Co do pierwszego pytania, to szukałem i znalazłem tylko jedną odpowiedź twierdzącą: Link
Osoby z doświadczeniem w tej sferze proszę o radę!
A jeśli chodzi o drugie pytanie, to czytałem że prąd minimalny nie jest nigdy określony. Im mniejszy - tym lepiej dla trwałości aku, jednak musi byś to prad większy niż prąd samorozładowania określonego w instrukcji. Ta sama opinia zawierała pogląd, że prąd ten może wynosić nawet 1% pojemności na dobę, jednak instrukcje obsługi mówią co innego. Dla w pełni naładowanego akumulatora 100 Ah poziom naładowania przy przechowywaniu w temperaturze 20*C wynosi:
97% po 1 miesiącu
91% po 3 miesiącach
85% po 6 miesiącach
Wynika z tego jasno, że samorozładowanie wynosi 3% na miesiąc w pierwszych 3 miesiącach a później jest jeszcze mniejsze. Na mój rozum, żeby utrzymać pełne naładowanie, wystarczy raz w miesiącu, przez 3 godziny, ładować akumulator prądem 1A. W moim przypadku oznaczałoby to jednorazowe odłączenie z gniazdka i podłączenie raz w miesiącu przetwornicy połączonej z akumulatorem, aby rozpoczęła ładowanie do 14,8V. Nie będę zresztą musiał tego robić bo napięcie 13,7 V nie dopuści do spadku naładowania.

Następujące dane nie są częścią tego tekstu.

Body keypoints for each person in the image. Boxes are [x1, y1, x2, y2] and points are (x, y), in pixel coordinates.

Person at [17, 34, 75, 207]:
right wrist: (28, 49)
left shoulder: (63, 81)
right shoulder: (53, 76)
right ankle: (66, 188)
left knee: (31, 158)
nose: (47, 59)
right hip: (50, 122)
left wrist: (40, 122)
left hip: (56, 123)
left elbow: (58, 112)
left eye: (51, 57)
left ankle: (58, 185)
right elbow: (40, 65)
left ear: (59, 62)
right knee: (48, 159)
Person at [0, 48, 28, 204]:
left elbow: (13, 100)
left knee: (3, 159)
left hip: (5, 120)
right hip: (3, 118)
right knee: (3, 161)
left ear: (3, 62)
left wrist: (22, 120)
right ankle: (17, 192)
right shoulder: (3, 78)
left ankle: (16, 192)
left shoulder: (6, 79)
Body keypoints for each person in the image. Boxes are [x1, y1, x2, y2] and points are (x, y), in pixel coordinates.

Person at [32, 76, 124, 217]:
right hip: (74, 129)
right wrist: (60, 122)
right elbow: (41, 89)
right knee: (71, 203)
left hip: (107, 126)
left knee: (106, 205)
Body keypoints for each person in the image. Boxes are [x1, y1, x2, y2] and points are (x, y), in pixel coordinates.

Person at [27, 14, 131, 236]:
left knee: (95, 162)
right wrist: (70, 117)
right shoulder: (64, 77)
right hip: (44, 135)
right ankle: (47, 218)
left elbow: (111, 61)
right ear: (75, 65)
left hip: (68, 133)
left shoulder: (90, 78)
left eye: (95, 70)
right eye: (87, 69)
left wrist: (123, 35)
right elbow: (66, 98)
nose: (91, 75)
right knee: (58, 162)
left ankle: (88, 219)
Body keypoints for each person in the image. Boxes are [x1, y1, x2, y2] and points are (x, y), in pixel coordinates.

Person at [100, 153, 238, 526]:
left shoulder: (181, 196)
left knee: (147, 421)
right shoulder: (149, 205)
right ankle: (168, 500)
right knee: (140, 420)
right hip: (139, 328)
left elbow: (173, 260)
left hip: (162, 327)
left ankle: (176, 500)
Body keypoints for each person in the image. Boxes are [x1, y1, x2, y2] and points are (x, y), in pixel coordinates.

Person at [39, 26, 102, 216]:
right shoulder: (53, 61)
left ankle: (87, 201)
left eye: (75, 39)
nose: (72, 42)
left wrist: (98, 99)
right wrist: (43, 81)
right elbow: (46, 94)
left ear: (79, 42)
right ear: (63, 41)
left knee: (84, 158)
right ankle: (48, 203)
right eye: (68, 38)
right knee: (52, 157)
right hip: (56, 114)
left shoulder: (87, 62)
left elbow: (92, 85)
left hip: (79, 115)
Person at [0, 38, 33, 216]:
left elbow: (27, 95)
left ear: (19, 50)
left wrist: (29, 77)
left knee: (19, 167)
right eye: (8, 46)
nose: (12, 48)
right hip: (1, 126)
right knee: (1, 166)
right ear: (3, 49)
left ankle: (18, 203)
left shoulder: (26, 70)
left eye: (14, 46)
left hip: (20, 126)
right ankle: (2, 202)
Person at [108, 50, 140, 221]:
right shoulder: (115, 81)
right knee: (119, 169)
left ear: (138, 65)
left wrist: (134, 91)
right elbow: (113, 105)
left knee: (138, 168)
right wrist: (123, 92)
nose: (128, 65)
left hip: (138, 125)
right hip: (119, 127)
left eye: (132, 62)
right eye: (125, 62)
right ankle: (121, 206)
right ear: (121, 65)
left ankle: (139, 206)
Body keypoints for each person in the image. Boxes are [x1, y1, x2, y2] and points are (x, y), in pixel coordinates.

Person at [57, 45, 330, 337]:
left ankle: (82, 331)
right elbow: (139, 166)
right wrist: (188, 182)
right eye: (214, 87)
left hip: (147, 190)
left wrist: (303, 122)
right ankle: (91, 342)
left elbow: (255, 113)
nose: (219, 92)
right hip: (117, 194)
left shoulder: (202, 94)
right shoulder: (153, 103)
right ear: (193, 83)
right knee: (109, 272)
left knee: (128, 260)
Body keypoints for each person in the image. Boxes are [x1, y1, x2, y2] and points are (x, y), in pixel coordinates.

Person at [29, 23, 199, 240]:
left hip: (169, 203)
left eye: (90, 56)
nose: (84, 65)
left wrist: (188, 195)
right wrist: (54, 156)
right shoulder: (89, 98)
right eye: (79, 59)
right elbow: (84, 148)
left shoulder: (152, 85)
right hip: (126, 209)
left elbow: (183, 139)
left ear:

Na mój rozum, skoro samorozładowanie wynosi 3% na miesiąc, to akumulator traci miesiecznie, tzn. przez 720 godzin, 3Ah, a to z kolei oznacza, że prąd samorozładowania to jakieś 5 mA, na mój rozum.Teoretycznie nie powinno więc być problemu, chyba że moja wiedza jest zbyt wątła. Może wraz ze starzeniem się akumulatora pełne naładowanie będzie niemożliwe, ładowarka będzie ładować w nieskończoność pobierając bez przerwy 12W? Albo w ogóle nie będzie w stanie ładować tak dużego i starego akumulatora? Na akumulator jest 2 lata gwarancji i jego przewidywana żywotność w pracy buforowej to 12 lat. Nie przewiduję pełnego rozładowania, gdyby jednak takie nastąpiło wyjątkowo mogę podłączyć większy prostownik żeby podładować akumulator do 50% większym prądem (gdyby ładowanie 1A nie chciało ruszyć) a potem znowu podłączyć do UPSa.
Na końcu moich rozważań doszedłem do wniosku, że wskazania amperomierza były jednak prawidłowe, bo skoro ładowarka ma moc 12W i podaje napięcie 15V to prąd ładowania musi wynosić wskazywane 0,8 A a czas ładowania aku 100Ah wyniesie 5 dób i 5 godzin. W każdym razie akumulator kwasowo-ołowiowy 55Ah ładował się bez problemu i nawet gazował lekko przy 14,6V, ale tak na marginesie był to trup po 3 rozładowaniach do zera, więc nie sugeruję się tym. Musiałbym spróbować na dwóch takich akumulatorach w podobnym stanie połączonych równolegle żeby wiedzieć, czy ładowarka uciągnie 100Ah ale takiej możliwości nie mam.